APPEAL FROM THE UNITED STATES DISTRICT COURT
FOR THE DISTRICT OF WYOMING
(D. Ct. Nos. 02-CR-190-02-B & 02-CR-190-01-B)
James H. Barrett, Assistant Federal Defender, Office of the Federal Public
Defender, Cheyenne, Wyoming, appearing for Appellant Pulido-Jacobo.
Mr. Thomas B. Jubin, Esquire, Jubin & Zerga LLC, Cheyenne, Wyoming,
appearing for Appellant Pulido-Pedrosa.
L. Robert Murray, Assistant United States Attorney (Matthew H. Mead, United
States Attorney, with him on the brief), Office of the United States Attorney,
Cheyenne, Wyoming, appearing for Appellee.
Before TACHA , Chief Circuit Judge, BRISCOE , Circuit Judge, and
LUNGSTRUM , * Chief District Judge.
TACHA , Chief Circuit Judge.
A jury found Defendant-Appellants Samuel Pulido-Jacobo and Esequiel
Pulido-Pedrosa (collectively “the Pulidos”) guilty of possessing with intent to
distribute, and conspiracy to possess with intent to distribute, methamphetamine.
On appeal, they claim four errors: (1) insufficient evidence of guilt, (2) improper
admission of evidence, (3) improper denial of their mistrial motion, and (4)
prosecutorial misconduct. We take jurisdiction pursuant to 28 U.S.C. § 1291 and
AFFIRM.
I. BACKGROUND
A Wyoming Highway Patrol officer stopped a car driven by Mr. Pulido-
Pedrosa for traveling 108 miles per hour in a 75-mile-per-hour speed zone.
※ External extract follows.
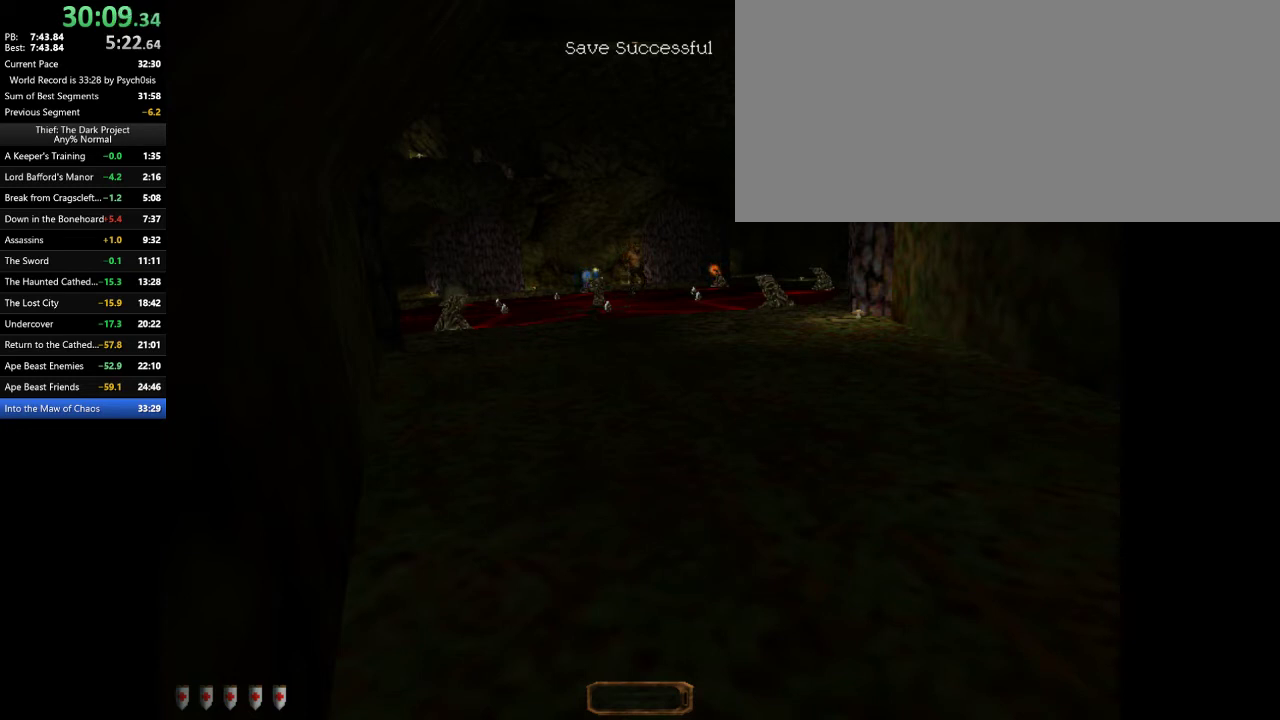
{"keys": ["e"], "mouse": [], "events": []}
Mr.
Pulido-Jacobo rode in the front passenger seat of the car, while Mr. Sandoval-
Alvarez rode in the back seat. Following the officer’s request, Mr. Pulido-
Pedrosa handed the officer a driver’s license identifying himself as Joel A.
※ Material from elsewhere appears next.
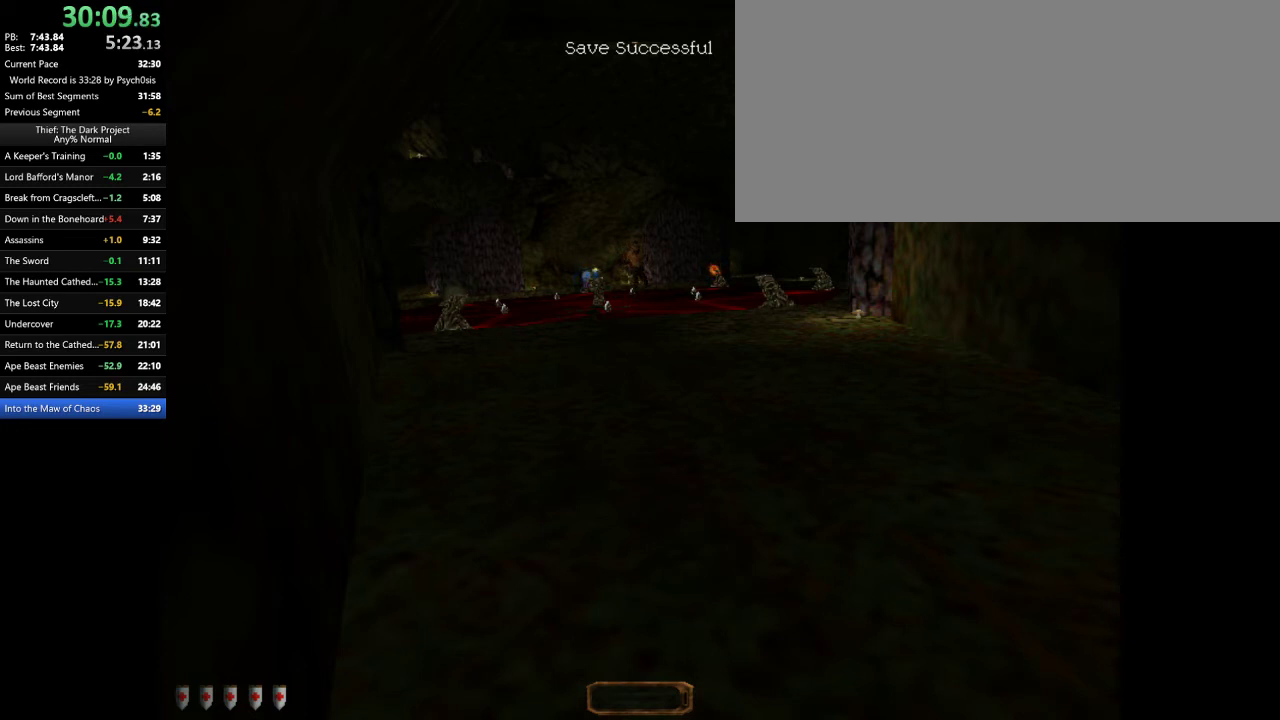
{"keys": ["e"], "mouse": [], "events": []}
Naranjo and a temporary insurance card for Joel Arrollo-Naranjo. Upon further
investigation, the officer discovered that the vehicle was registered to Cesar
*
Honorable John W. Lungstrum, Chief District Judge, United States
District Court for the District of Kansas, sitting by designation.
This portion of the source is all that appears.